2006-12-08 00:28:14 · 4 answers · asked by Cal W 2 in Business & Finance Personal Finance

4 answers

You ask one of those questions that is actually a "close call". In general you let the interest rates dictate.

8.75%, 5.34% or X% for your other options. To answer, we need to know the other options...

Savings account: 4% - NO, put your extra cash to the higher interest rates.

Stock market - 10% - YES, put your extra cash into securities.

The only real question then is WILL the stock market actually pay more than the 8.75% loan rate? That is a tough call in the short-term. Overall, yes, it will, but in the time that you will have the loan, will it? I'd say this is so close to call, that I'd rather see you knock off the 8.75% student loan.

When that is done, we have the 5.34% and that rate seems low enough that the securities/mutual fund/stock market options become your better choice at that time.

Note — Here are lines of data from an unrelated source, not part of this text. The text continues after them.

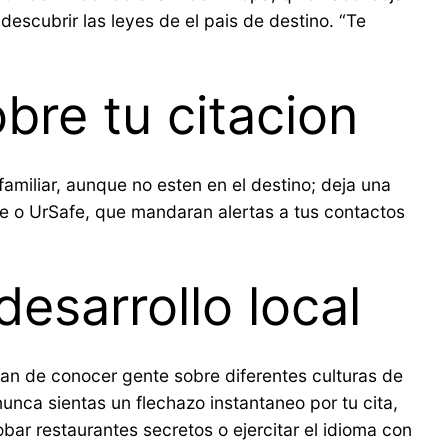
descubrir las leyes de el pais de destino. “Te
bre tu citacion
miliar, aunque no esten en el destino; deja una
afe o UrSafe, que mandaran alertas a tus contactos
desarrollo local
dan de conocer gente sobre diferentes culturas de
 nunca sientas un flechazo instantaneo por tu cita,
bar restaurantes secretos o ejercitar el idioma con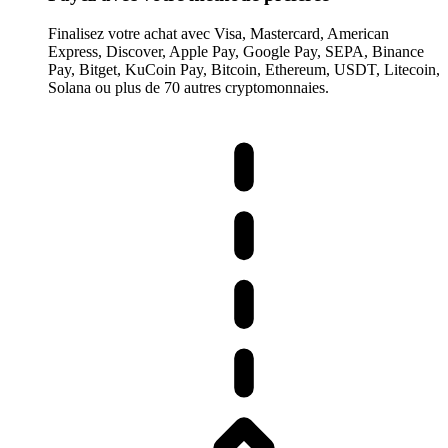
Finalisez votre achat avec Visa, Mastercard, American
Express, Discover, Apple Pay, Google Pay, SEPA, Binance
Pay, Bitget, KuCoin Pay, Bitcoin, Ethereum, USDT, Litecoin,
Solana ou plus de 70 autres cryptomonnaies.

Oh, and could I add...don't be tempted to split things up - like $400 to debt pay off and $350 to investment. Always put your money towards the thing with the highest interest rate (good or bad thing). The only question is whether the rates you are using to guide you are predictable enough...in close calls, then choose eliminating debt before risking a stock market investment.

Good luck.

2006-12-08 00:35:31 · answer #1 · answered by dm_dragons 5 · 0 0

I would pay the standard payment on the 5.34% loan. If you do not have 6 months of expenses in savings, you should be increasing your savings. If you have less than 3 months I would put all extra money in savings. Once you reach that point I would put 375 toward savings and 375 in an extra payment on the 8.75% loan.

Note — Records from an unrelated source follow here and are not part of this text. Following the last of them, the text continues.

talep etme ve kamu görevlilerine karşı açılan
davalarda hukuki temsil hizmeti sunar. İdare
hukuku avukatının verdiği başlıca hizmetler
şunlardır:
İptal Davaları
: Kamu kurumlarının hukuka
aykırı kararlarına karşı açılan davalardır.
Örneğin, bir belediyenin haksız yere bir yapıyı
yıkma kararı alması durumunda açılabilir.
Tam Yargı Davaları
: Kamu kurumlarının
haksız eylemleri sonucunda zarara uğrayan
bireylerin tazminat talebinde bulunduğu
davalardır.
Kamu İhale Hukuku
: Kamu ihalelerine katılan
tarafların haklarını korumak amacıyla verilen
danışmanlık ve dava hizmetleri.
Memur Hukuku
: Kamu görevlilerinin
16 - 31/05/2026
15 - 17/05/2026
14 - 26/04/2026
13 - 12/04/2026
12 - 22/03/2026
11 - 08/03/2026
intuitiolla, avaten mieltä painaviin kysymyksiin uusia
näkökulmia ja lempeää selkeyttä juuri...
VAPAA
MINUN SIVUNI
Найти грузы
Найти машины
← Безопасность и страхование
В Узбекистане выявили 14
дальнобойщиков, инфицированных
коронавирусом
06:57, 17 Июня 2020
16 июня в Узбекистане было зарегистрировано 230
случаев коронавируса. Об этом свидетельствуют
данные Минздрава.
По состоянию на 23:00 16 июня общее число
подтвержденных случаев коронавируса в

If you are eligible for a 401k with a company match, you should be contributing to that to get the match even if it lowers the amount available for increasing savings and paying off your loans.

2006-12-08 00:35:53 · answer #2 · answered by VATreasures 6 · 0 1

In my opinion it is ALWAYS better to do half and half......what if an emergency happens? For 8.75% loan I would pay at least 1/3 more than my minimum payment. For the 5.34% pay minimum payment or at least a quarter more. As far as accounts go, get a regular savings account put a legitimate amount in that account, than work with a good bank preferably Wachovia Securities and get some mutual funds (sooo much better than stocks especially if you owe loans it's much safer at this point). You might want to get a checking account but make sure you don't get a debit card for it or a card with a Visa/Mastercard logo on it cause you will only spend it all by taking money out of ATM's and paying a whole bunch of processing fees or swiping it at all stores; simply throwing your money away. If you do decide to open a checking account or have direct deposit (and get a card). DO NOT GET ONE WITH A VISA/MASTERCARD LOGO ON IT and DO ONLY RETRIEVE MONEY FROM YOUR BANK OR THEIR ATM!!! GOOD LUCK!

2006-12-08 00:43:26 · answer #3 · answered by April 2 · 0 0

I might do a little of both.

Perhaps you should accelerate payments on the 8.75% loan, but I'd leave that 5.34% one alone (make normal payment) in addition I'd put some money in good investments (stock mutual funds, etc.).